▶ _DIRECTIONS FOR THIS TASK_:
In the material below, find the line with "focal_35mm: 53" and the line with "exposure_s: 1/30", then output both and every line between them exactly, omitting pictures.

▶ _EXTRACTED ENTRIES_:
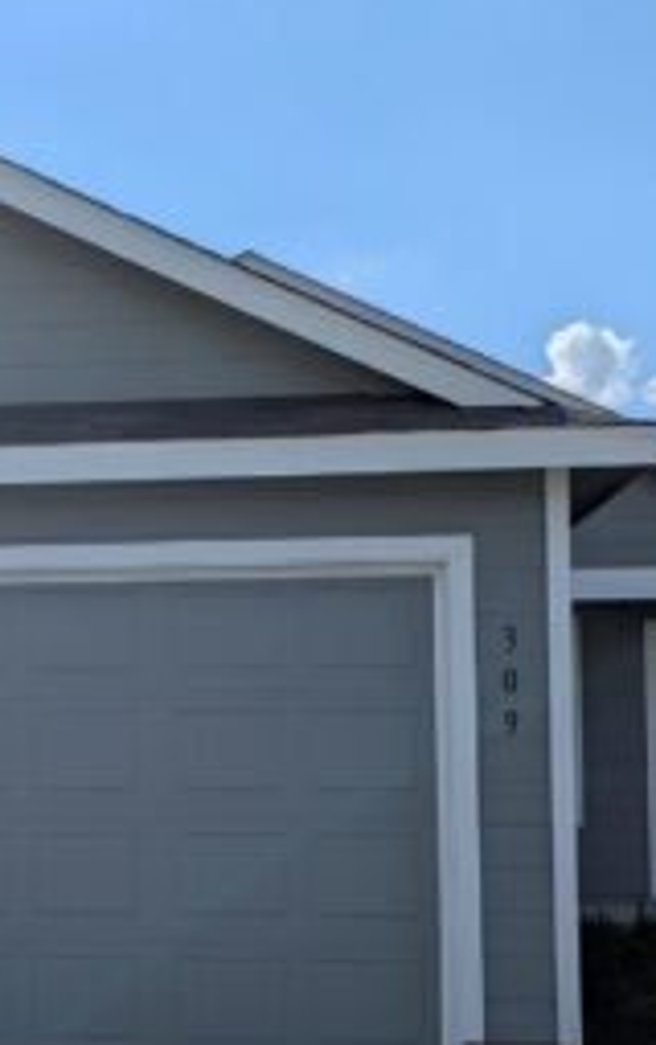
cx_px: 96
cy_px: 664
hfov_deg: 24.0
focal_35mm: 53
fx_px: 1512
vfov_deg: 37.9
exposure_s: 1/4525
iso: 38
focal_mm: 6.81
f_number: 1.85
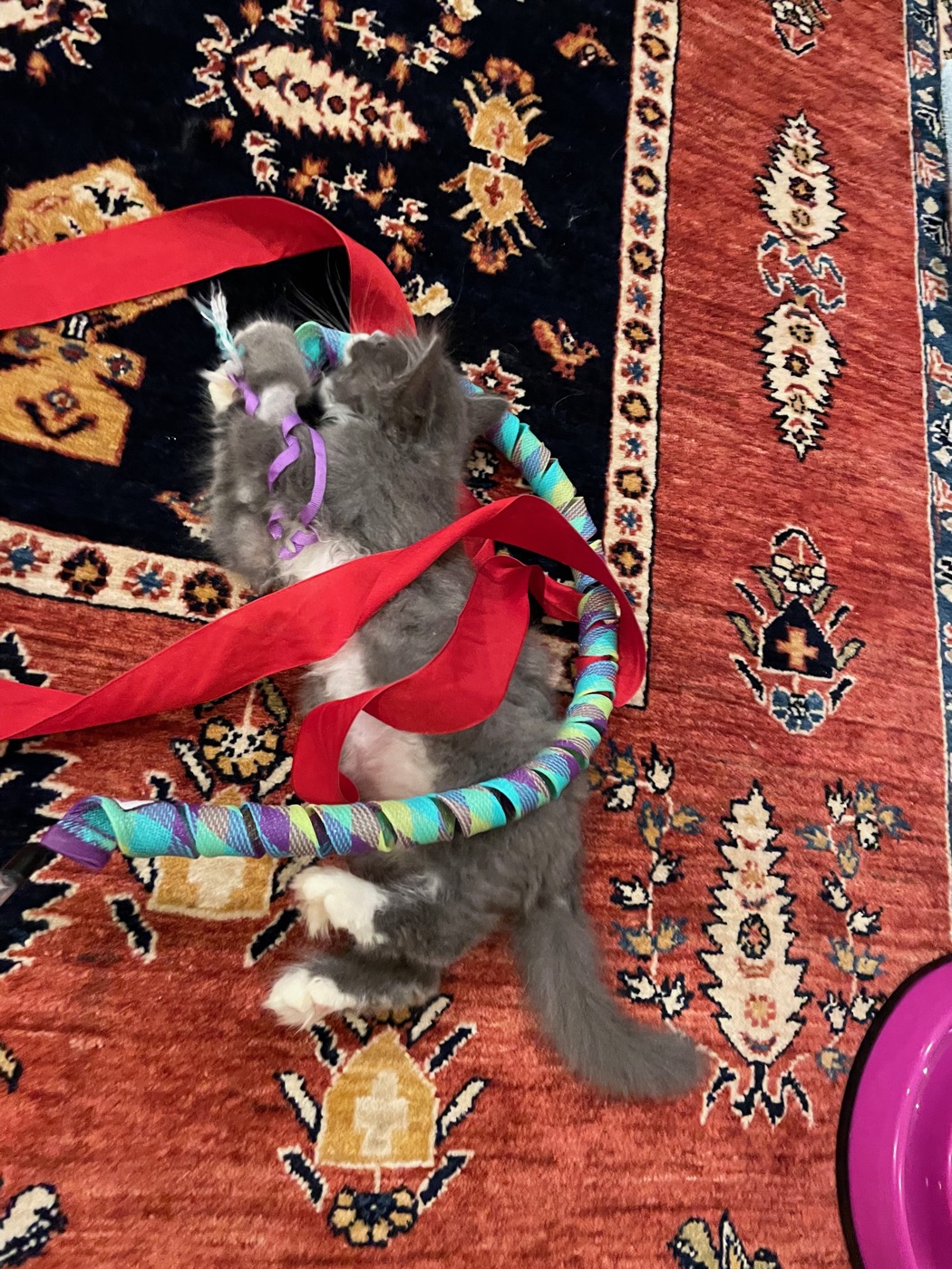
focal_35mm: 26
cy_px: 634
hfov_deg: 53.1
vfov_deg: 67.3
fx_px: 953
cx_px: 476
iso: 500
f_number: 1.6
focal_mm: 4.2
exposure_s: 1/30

...

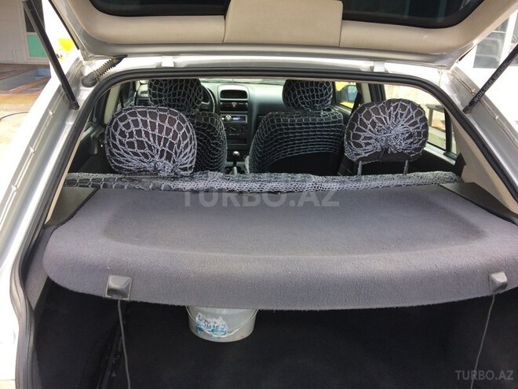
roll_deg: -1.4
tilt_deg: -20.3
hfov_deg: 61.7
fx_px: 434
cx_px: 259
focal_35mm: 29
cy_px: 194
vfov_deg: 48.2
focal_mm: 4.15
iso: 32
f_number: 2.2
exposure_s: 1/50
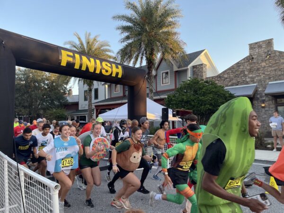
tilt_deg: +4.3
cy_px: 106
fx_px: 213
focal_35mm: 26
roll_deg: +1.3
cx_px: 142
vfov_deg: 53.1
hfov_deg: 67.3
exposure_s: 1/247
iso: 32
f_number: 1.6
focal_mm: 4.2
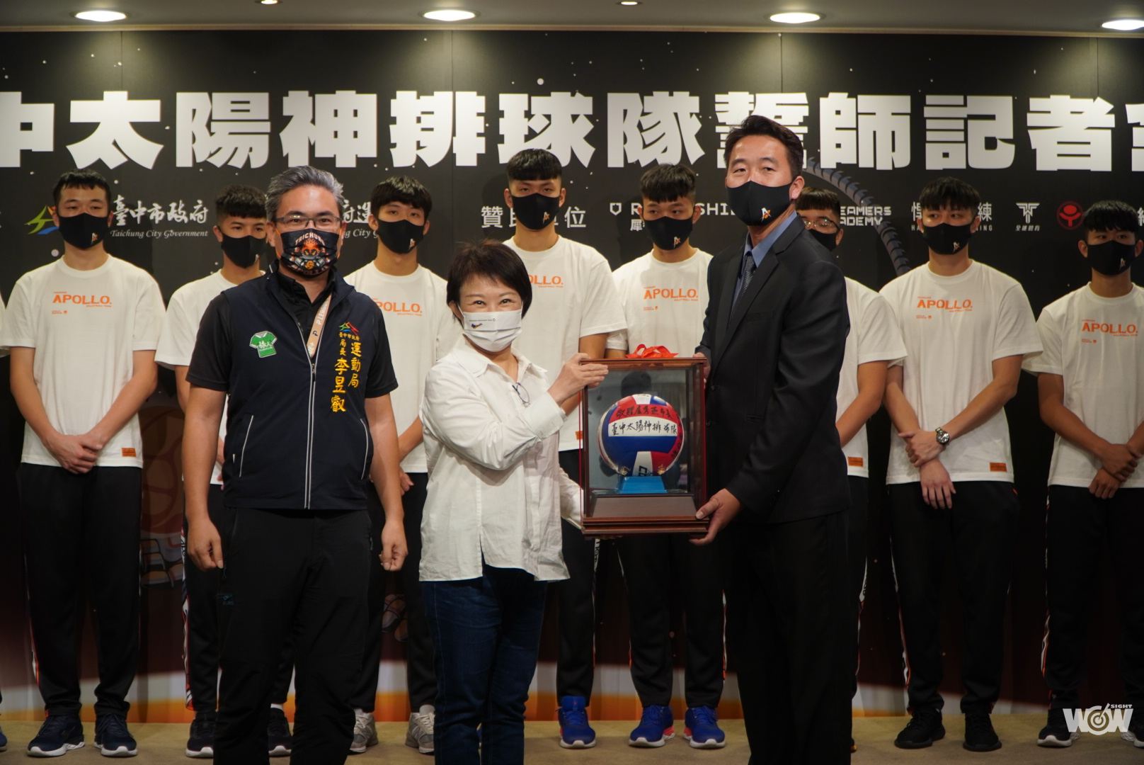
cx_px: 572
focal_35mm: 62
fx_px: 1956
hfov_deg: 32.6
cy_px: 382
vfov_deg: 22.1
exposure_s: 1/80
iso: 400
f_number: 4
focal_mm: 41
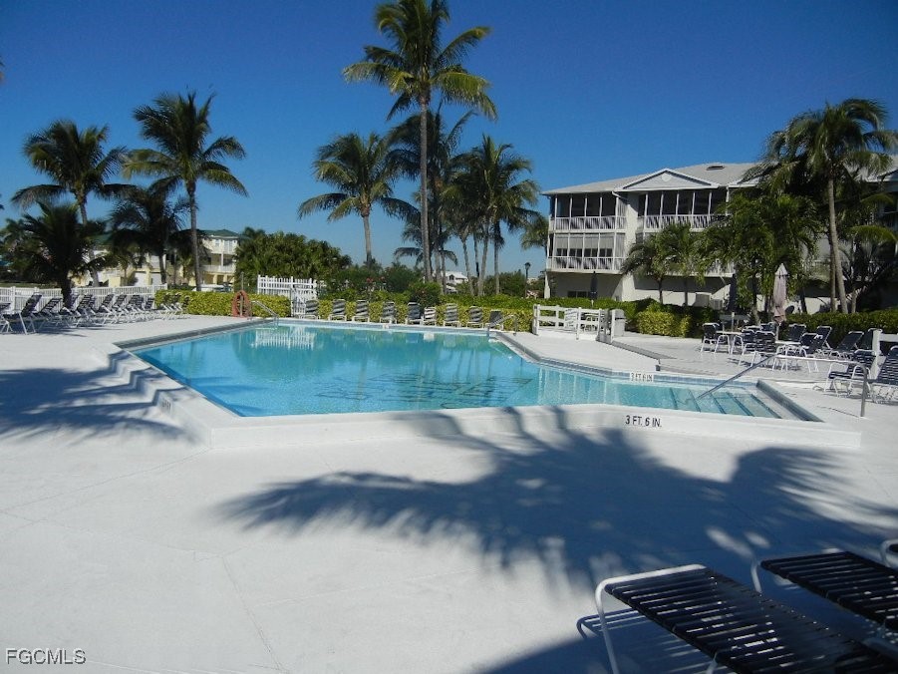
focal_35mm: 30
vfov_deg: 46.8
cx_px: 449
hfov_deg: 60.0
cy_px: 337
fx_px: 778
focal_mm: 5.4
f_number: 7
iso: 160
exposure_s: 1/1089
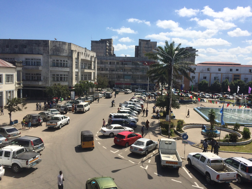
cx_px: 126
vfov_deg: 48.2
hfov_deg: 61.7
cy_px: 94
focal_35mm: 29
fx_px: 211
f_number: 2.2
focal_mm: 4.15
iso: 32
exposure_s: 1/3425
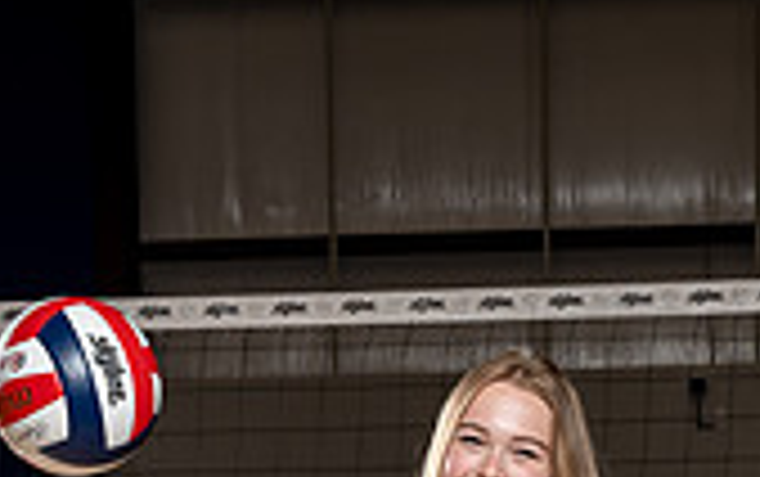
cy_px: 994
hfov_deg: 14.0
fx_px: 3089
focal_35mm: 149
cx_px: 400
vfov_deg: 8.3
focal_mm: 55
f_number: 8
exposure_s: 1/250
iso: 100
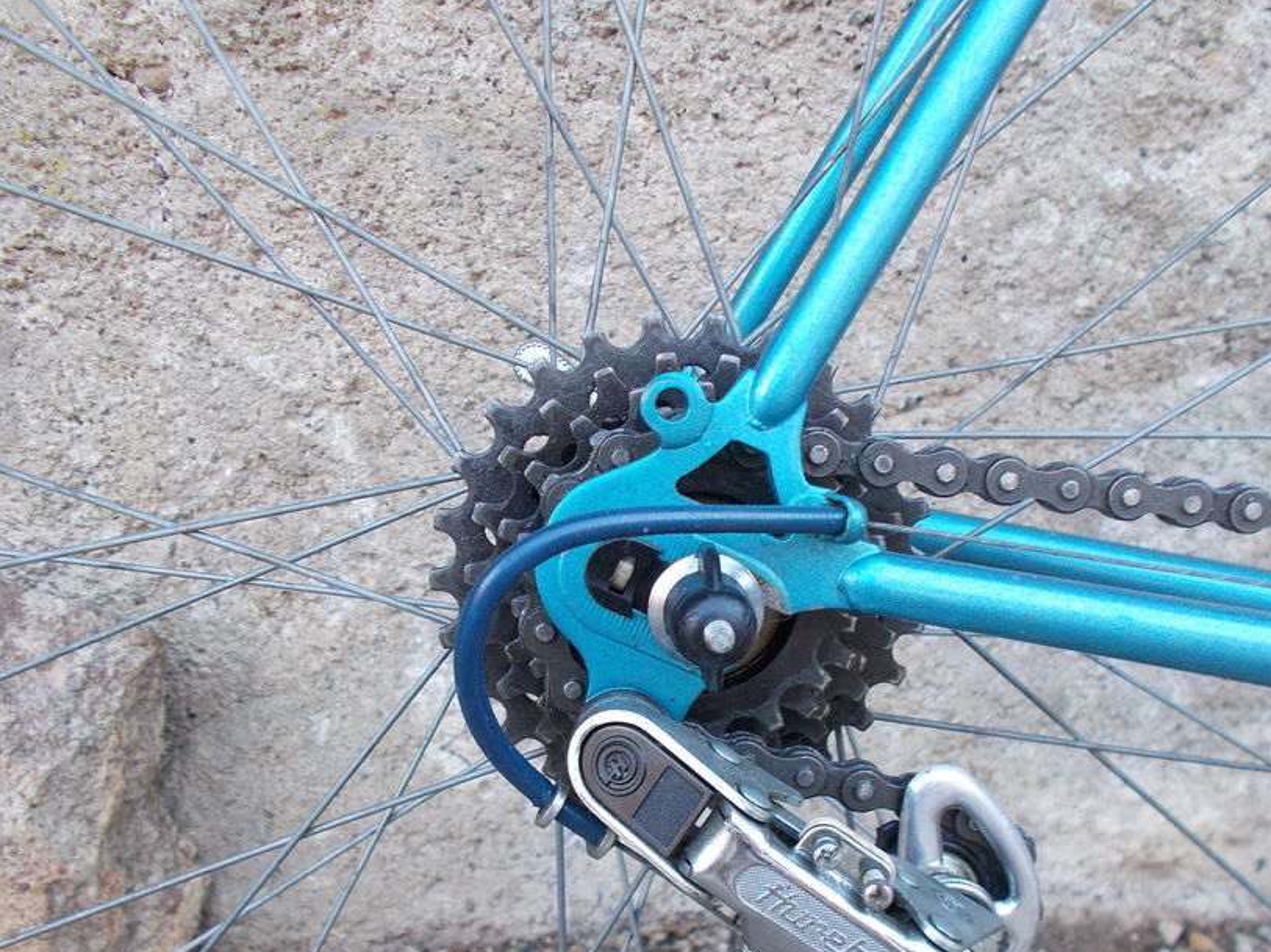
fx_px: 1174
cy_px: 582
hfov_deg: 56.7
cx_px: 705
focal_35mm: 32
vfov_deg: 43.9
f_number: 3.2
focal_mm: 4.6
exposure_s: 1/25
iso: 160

▶ _EXPECTED ANSWER_:
focal_35mm: 53
fx_px: 1512
vfov_deg: 37.9
exposure_s: 1/4525
iso: 38
focal_mm: 6.81
f_number: 1.85
focal_35mm: 26
cy_px: 634
hfov_deg: 53.1
vfov_deg: 67.3
fx_px: 953
cx_px: 476
iso: 500
f_number: 1.6
focal_mm: 4.2
exposure_s: 1/30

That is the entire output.